He was charming and single, she was bored and stuck in a sterile marriage, and their encounter in the aisles of a local supermarket seemed like a chance for them to change their lives for the better.
But the affair ended in betrayal, recrimination and death after a sequence of events as lurid as the plot of a pulp novel.
Prosecutors in Tokyo called Tuesday for a 17-year sentence for Takeshi Kuwabara for murdering his lover, Rie Isohata, last year.
But the most extraordinary thing about the case was not the killing — by strangulation, after a bitter argument last April — but the circumstances in which the couple met.
Although Kuwabara inadvertently fell in love with Isohata, he had been paid to track her down and seduce her as a professional wakaresaseya — or “splitter upper” — hired by her husband to provide him with grounds for a divorce.
The case is raising questions about the ethics and legality of “splitter uppers” — shady, but seemingly widespread operatives to whom a surprising number of Japanese turn.
As Isohata’s father said during the trial: “I can never forgive a business that toys with the emotions of human beings.”
Wakaresaseya perform a variety of functions, but all of them arise from the Japanese dislike of direct confrontation. Rather than pleading with him face to face, a woman whose husband is having an affair may hire a splitter-upper to seduce his mistress away from him.

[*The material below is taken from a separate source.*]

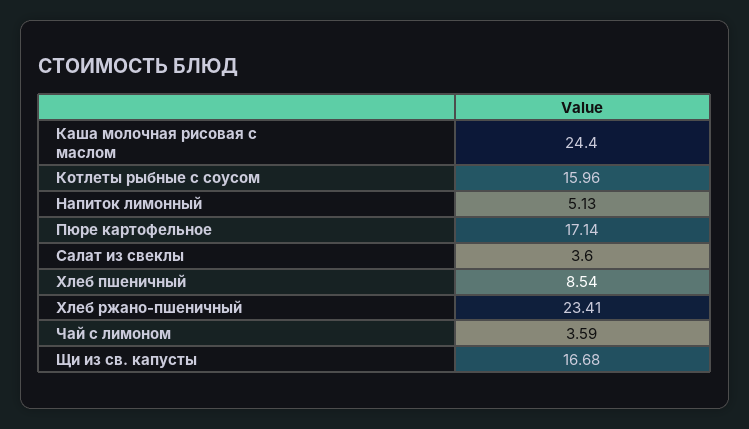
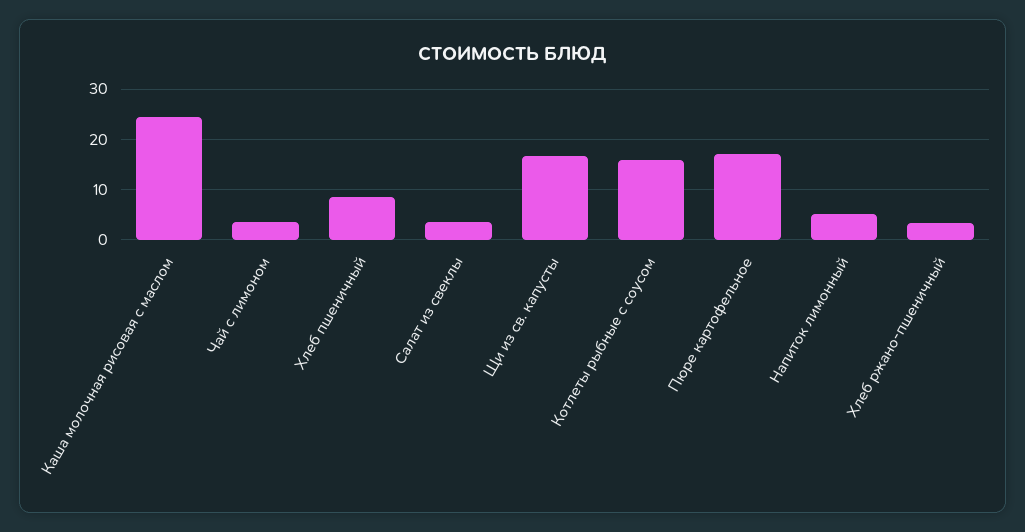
Хлеб ржано-пшеничный: 23.41 -> 4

Parents may engage their services to prise off the unsuitable lover of a son or daughter. Dozens of wakaresaseya companies advertise on the Internet, under names such as Lady’s Secret Service and Office Shadow. They employ models, actors and personable people of different backgrounds first to trail and then to seduce their quarry. The classic wakaresaseya operation was the one commissioned by Isohata’s husband.
Kuwabara approached the 32-year-old mother in a supermarket in Tochigi Prefecture, north of Tokyo, in the guise of a chatty stranger, and asked her if she could recommend a place that sold good cheesecake.
Before long they were lovers. He used the false identity “Hajime” and made no mention of his own wife and children. By arrangement, a colleague photographed them covertly as they entered a “love hotel” where rooms are rented by the hour — and Isohata’s husband used this as evidence to divorce her in November 2007. By this time, however, she and Kuwabara were in love.
But when the truth came out in April 2009 the couple had a furious fight and she announced that she was leaving him. It ended with her being strangled with a piece of household string. Kuwabara surrendered to the police that same night. “At the beginning, I thought of it as just a job,” he told the court. “But I came to really love her. I told lie after lie out of fear that she would hate me. I was driven into a corner. I still love her.”